*** Opening TASK DATA ***

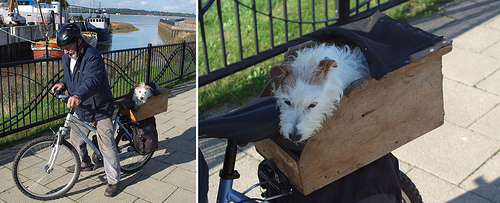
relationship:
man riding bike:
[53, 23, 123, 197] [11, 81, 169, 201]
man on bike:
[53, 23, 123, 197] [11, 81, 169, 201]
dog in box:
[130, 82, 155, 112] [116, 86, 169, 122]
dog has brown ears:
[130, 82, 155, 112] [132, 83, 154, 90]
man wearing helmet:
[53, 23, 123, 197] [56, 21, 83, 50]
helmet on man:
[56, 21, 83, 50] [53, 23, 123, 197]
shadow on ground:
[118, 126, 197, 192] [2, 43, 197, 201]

*** Closing TASK DATA ***
*** Opening TASK DATA ***

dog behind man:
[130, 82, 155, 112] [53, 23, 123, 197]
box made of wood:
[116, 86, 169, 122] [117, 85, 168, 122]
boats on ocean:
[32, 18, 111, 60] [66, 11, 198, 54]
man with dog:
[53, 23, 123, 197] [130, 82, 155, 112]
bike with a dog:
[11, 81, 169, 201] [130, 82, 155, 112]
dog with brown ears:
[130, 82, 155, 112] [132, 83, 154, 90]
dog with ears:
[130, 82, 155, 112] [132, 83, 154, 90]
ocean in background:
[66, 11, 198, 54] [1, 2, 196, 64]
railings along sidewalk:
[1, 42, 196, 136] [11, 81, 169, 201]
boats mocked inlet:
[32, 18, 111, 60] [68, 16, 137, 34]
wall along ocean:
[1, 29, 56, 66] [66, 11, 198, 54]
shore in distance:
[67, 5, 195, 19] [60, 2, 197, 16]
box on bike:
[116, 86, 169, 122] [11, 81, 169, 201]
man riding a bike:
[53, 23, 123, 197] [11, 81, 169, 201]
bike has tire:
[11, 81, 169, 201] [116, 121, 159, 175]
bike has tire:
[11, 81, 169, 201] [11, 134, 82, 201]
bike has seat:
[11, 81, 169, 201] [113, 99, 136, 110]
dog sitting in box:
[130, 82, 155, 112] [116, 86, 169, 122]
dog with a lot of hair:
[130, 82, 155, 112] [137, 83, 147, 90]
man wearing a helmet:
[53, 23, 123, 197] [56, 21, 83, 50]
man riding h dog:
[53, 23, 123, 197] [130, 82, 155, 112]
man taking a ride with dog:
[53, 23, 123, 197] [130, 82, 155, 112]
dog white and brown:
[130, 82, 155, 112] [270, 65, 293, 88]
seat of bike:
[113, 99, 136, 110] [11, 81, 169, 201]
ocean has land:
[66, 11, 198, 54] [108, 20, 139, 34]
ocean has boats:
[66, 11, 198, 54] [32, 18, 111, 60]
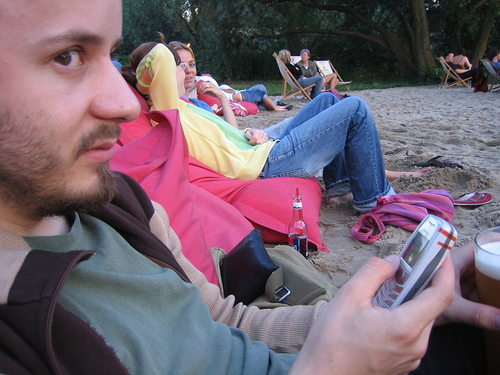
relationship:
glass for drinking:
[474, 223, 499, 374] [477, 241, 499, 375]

*** Closing TASK DATA ***

ABOUT THIS TASK:
Pick out each line of the listing above that contains the word "ocean", and copy those lines.

RESPONSE BOX:
boats on ocean:
ocean in background:
wall along ocean:
ocean has land:
ocean has boats:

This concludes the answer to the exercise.